Depuis ses origines, le théâtre arabe ne parvient pas à se
situer dans l'univers lyrique de plein pied. Le processus
d'appropriation d'un théâtre cosmopolite infiniment plus
musical qu'il n'y paraît aujourd'hui, a d'une part maintenu
les caractéristiques du genre, et d'autre part rejoint le
courant européen, notamment français, de dévitalisation
musicale de cet art.

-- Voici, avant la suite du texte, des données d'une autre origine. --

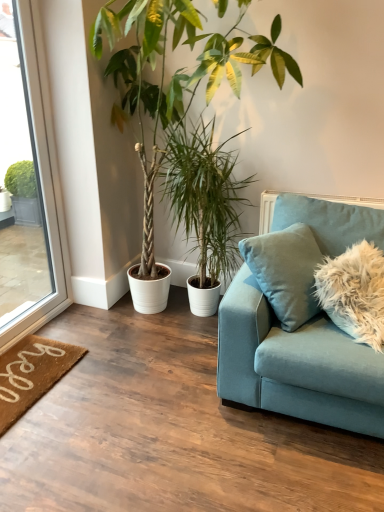
Question: Considering the relative positions of clear glass window at left and green leafy plant at center, the first houseplant positioned from the right, in the image provided, is clear glass window at left behind green leafy plant at center, the first houseplant positioned from the right,?

Choices:
 (A) no
 (B) yes

Answer: (A)

Question: Could you tell me if clear glass window at left is turned towards green leafy plant at center, placed as the 2th houseplant when sorted from left to right?

Choices:
 (A) no
 (B) yes

Answer: (B)

Question: Can green leafy plant at center, the first houseplant positioned from the right, be found inside clear glass window at left?

Choices:
 (A) no
 (B) yes

Answer: (A)

Question: Does clear glass window at left have a greater height compared to green leafy plant at center, placed as the 2th houseplant when sorted from left to right?

Choices:
 (A) no
 (B) yes

Answer: (B)

Question: Is clear glass window at left at the right side of green leafy plant at center, the first houseplant positioned from the right?

Choices:
 (A) no
 (B) yes

Answer: (A)

Question: Is clear glass window at left taller or shorter than brown coir doormat at lower left?

Choices:
 (A) tall
 (B) short

Answer: (A)

Question: Is clear glass window at left inside the boundaries of brown coir doormat at lower left, or outside?

Choices:
 (A) outside
 (B) inside

Answer: (A)

Question: From a real-world perspective, is clear glass window at left positioned above or below brown coir doormat at lower left?

Choices:
 (A) below
 (B) above

Answer: (B)

Question: Is point (56, 248) positioned closer to the camera than point (34, 377)?

Choices:
 (A) farther
 (B) closer

Answer: (A)

Question: Visually, is brown coir doormat at lower left positioned to the left or to the right of fluffy light brown pillow at right?

Choices:
 (A) left
 (B) right

Answer: (A)

Question: From the image's perspective, is brown coir doormat at lower left located above or below fluffy light brown pillow at right?

Choices:
 (A) above
 (B) below

Answer: (B)

Question: Considering their positions, is brown coir doormat at lower left located in front of or behind fluffy light brown pillow at right?

Choices:
 (A) front
 (B) behind

Answer: (B)

Question: Is brown coir doormat at lower left taller or shorter than fluffy light brown pillow at right?

Choices:
 (A) tall
 (B) short

Answer: (B)

Question: Based on their sizes in the image, would you say teal velvet couch at right is bigger or smaller than green leafy plant at center, the first houseplant positioned from the right?

Choices:
 (A) small
 (B) big

Answer: (B)

Question: Visually, is teal velvet couch at right positioned to the left or to the right of green leafy plant at center, placed as the 2th houseplant when sorted from left to right?

Choices:
 (A) left
 (B) right

Answer: (B)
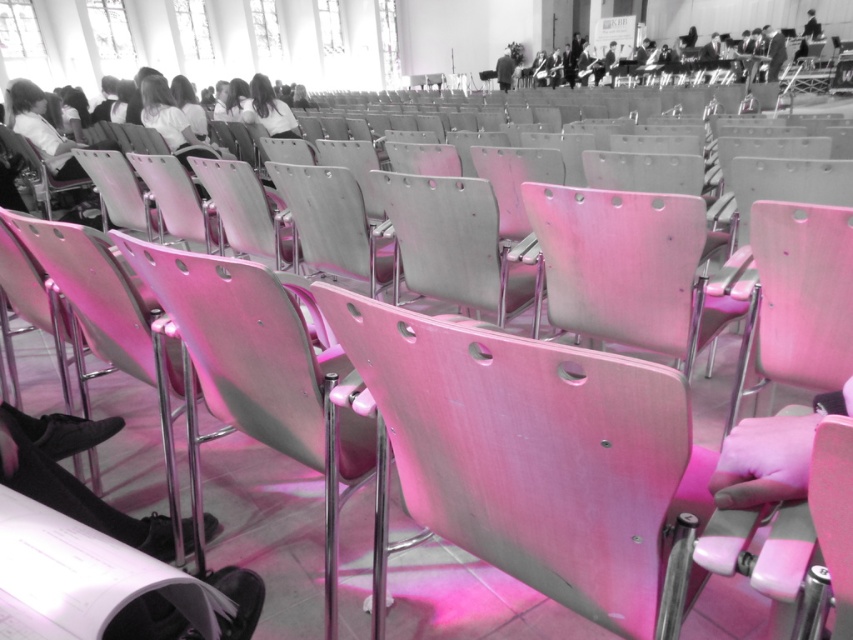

Les polémiques persistantes quant à la
démarcation des genres et la définition des formes, les
adaptations peu réussies du répertoire universel, l'influence
des modèles européens et américains, les difficultés
techniques relevant de l'instrumentation et de l'écriture
vocale, les déficiences de la formation et le manque de
financement, enfin l'industrialisation du spectacle, ont
oeuvré pour que cette forme d'expression n'élabore un
procédé cohérent. Tantôt lyrique tantôt dramatique, sérieux
ou populaire, satirique ou de revue, le théâtre lyrique arabe
n'a pas cessé de rechercher une structure particulière qui
diffère des modèles exogènes, l'opéra en particulier, par un
mélange d'éléments parfois composites, une sorte de
synthèse d'éléments locaux et étrangers.